Protonation-deprotonation equilibria in tetrapyrroles Part 4: Mono- and diprotonations of deutero-, hemato-, meso-, and protoporphyrin IX dimethyl esters in methanolic hydrochloric acid

Abstract

The N-protonations in the deutero, hemato, meso and protoporphyrin IX dimethyl esters (DME) were investigated by spectrophotometric titrations using HCl as the acid and methanol as the solvent. Two spectroscopically different protonated species were observed for each porphyrin DME in addition to the neutral form. These were assigned to the N-protonated monocation and dication. There were no difficulties encountered in observing the monocation formation in the HCl – MeOH system. Very sharp isosbestic points were characteristic of each protonation stage. The p K3 values for the porphyrins in the above order were 3.23, 4.70, 2.93 and 3.37; the p K4 values were 2.48, 2.62, 2.41 and 2.64, respectively. For all porphyrins studied, no further spectral changes were observed after the dication was completely formed.
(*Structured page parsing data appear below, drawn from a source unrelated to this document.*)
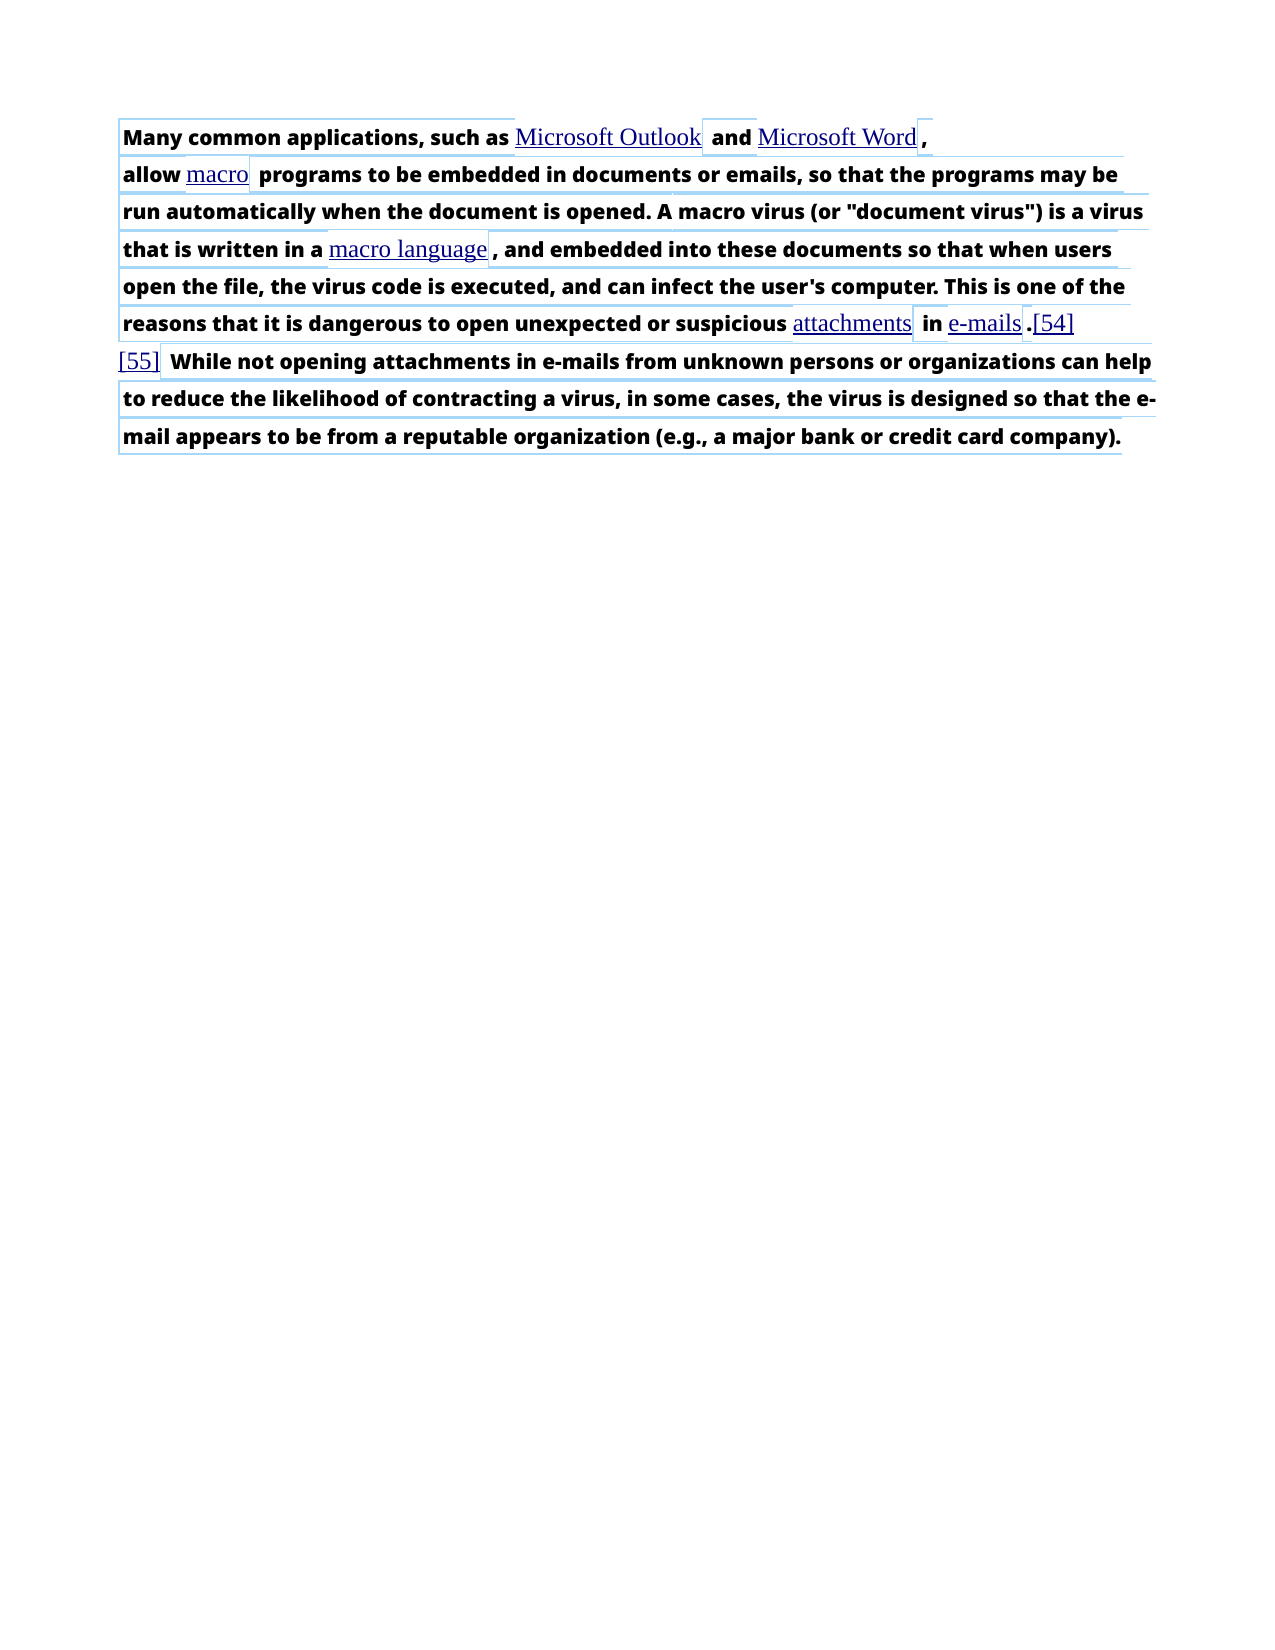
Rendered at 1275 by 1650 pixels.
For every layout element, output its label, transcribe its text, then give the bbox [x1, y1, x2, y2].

text Many common applications, such as Microsoft Outlook and Microsoft Word, allow macro programs to be embedded in documents or emails, so that the programs may be run automatically when the document is opened. A macro virus (or "document virus") is a virus that is written in a macro language, and embedded into these documents so that when users open the file, the virus code is executed, and can infect the user's computer. This is one of the reasons that it is dangerous to open unexpected or suspicious attachments in e-mails.[54][55] While not opening attachments in e-mails from unknown persons or organizations can help to reduce the likelihood of contracting a virus, in some cases, the virus is designed so that the e-mail appears to be from a reputable organization (e.g., a major bank or credit card company). [118, 305, 912, 371]
text Many common applications, such as Microsoft Outlook and Microsoft Word, allow macro programs to be embedded in documents or emails, so that the programs may be run automatically when the document is opened. A macro virus (or "document virus") is a virus that is written in a macro language, and embedded into these documents so that when users open the file, the virus code is executed, and can infect the user's computer. This is one of the reasons that it is dangerous to open unexpected or suspicious attachments in e-mails.[54][55] While not opening attachments in e-mails from unknown persons or organizations can help to reduce the likelihood of contracting a virus, in some cases, the virus is designed so that the e-mail appears to be from a reputable organization (e.g., a major bank or credit card company). [120, 118, 702, 156]
text Many common applications, such as Microsoft Outlook and Microsoft Word, allow macro programs to be embedded in documents or emails, so that the programs may be run automatically when the document is opened. A macro virus (or "document virus") is a virus that is written in a macro language, and embedded into these documents so that when users open the file, the virus code is executed, and can infect the user's computer. This is one of the reasons that it is dangerous to open unexpected or suspicious attachments in e-mails.[54][55] While not opening attachments in e-mails from unknown persons or organizations can help to reduce the likelihood of contracting a virus, in some cases, the virus is designed so that the e-mail appears to be from a reputable organization (e.g., a major bank or credit card company). [120, 417, 1157, 455]
text Many common applications, such as Microsoft Outlook and Microsoft Word, allow macro programs to be embedded in documents or emails, so that the programs may be run automatically when the document is opened. A macro virus (or "document virus") is a virus that is written in a macro language, and embedded into these documents so that when users open the file, the virus code is executed, and can infect the user's computer. This is one of the reasons that it is dangerous to open unexpected or suspicious attachments in e-mails.[54][55] While not opening attachments in e-mails from unknown persons or organizations can help to reduce the likelihood of contracting a virus, in some cases, the virus is designed so that the e-mail appears to be from a reputable organization (e.g., a major bank or credit card company). [120, 118, 1157, 416]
This was interpreted as indicating that the formation of more highly protonated species is not possible in fullydelocalized porphyrins possessing the 18 π-electron [18]diazaannulene delocalization pathway. When the titration was performed on the free dicarboxylic acid porphyrins, aggregation obscured the first protonation step and no clear monocation spectrum could be distinguished. However, also in that case the titration ended up to a UVvis spectrum typical of the dication and the effect of aggregation on the p K4 values was negligible. The UVvis spectrometric parameters are given for the neutral forms and for the protonated species of the porphyrin DMEs. The results are discussed in terms of the NH tautomerization connected to the π-electron delocalization pathway (aromaticity), which tends to hinder outofplane distortions in the porphyrin plane, and in terms of solvation and counterion stabilization of the protonated forms.